- Born: Ibitoye Kingfahd 2 February 2000 (age 26) Lagos
- Education: Adeleke University
- Occupation: Stage magician
- Known for: Guinness World Records holder for Longest Magic Show by an Individual

= Faddothegreat =

Nigerian magician (born 2000)

Ibitoye Kingfahd (born 2 February 2000), known for his stage name as Faddothegreat is a Nigerian magician and illusionist who holds the Guinness World Record for Longest Magic Show by an Individual. He performed over 1,200 magic tricks non-stop for 50 hours, breaking the previous record of 30 hours and 45 minutes, which was set by Richard Smith from the United Kingdom in 2004.

== Education and career ==
Faddothegreat is a first-class Civil Engineering graduate from Adeleke University. He blends technical skill and artistic creativity to design many of the unique props used in his shows. He has had passion for magic for nearly a decade, and it has evolved from a hobby to redefining entertainment in Nigeria.

He is known for his engaging humour and captivating illusions.
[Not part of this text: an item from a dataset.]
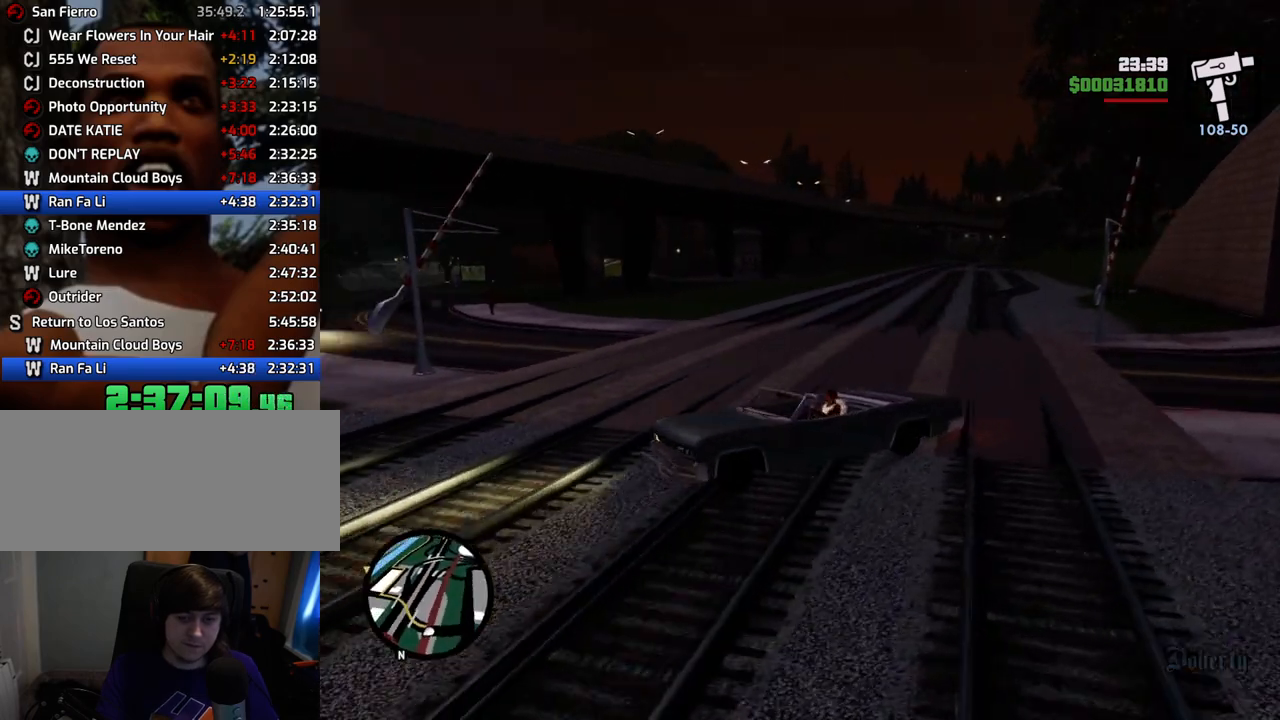
{"keys": ["d", "w"], "mouse": [], "events": []}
He has performed at major events such as Lagos Startup Week, Pulse Influencer Awards, Light Up Lagos and the Endeavour Tech Founders Networking Event.

== Guinness World Record ==
In November 2025, Faddothegreat announced that he will be attempting the Guinness World Record for the Longest Standalone Magic Performance, taking place from 27 to 29 November 2025, at Pop Landmark, Victoria Island, Lagos.

Faddo spent almost a year meticulously designing his own props and undergoing rigorous physical training to prepare for the 50-hour marathon, as the Guinness World Record rules stated he couldn't repeat any of the magic tricks within a four-hour window.

The event, which lasted for 3 days, drew thousands of spectators to the Landmark Centre, and FaddotheGreat captivated a live and global audience with over 1200 tricks, ranging from card manipulations to mentalism and large-scale stage illusions.

In February 2026, Fadoo was confirmed as the Guinness World Record holder for the longest magic show by an individual, with a 50-hour record.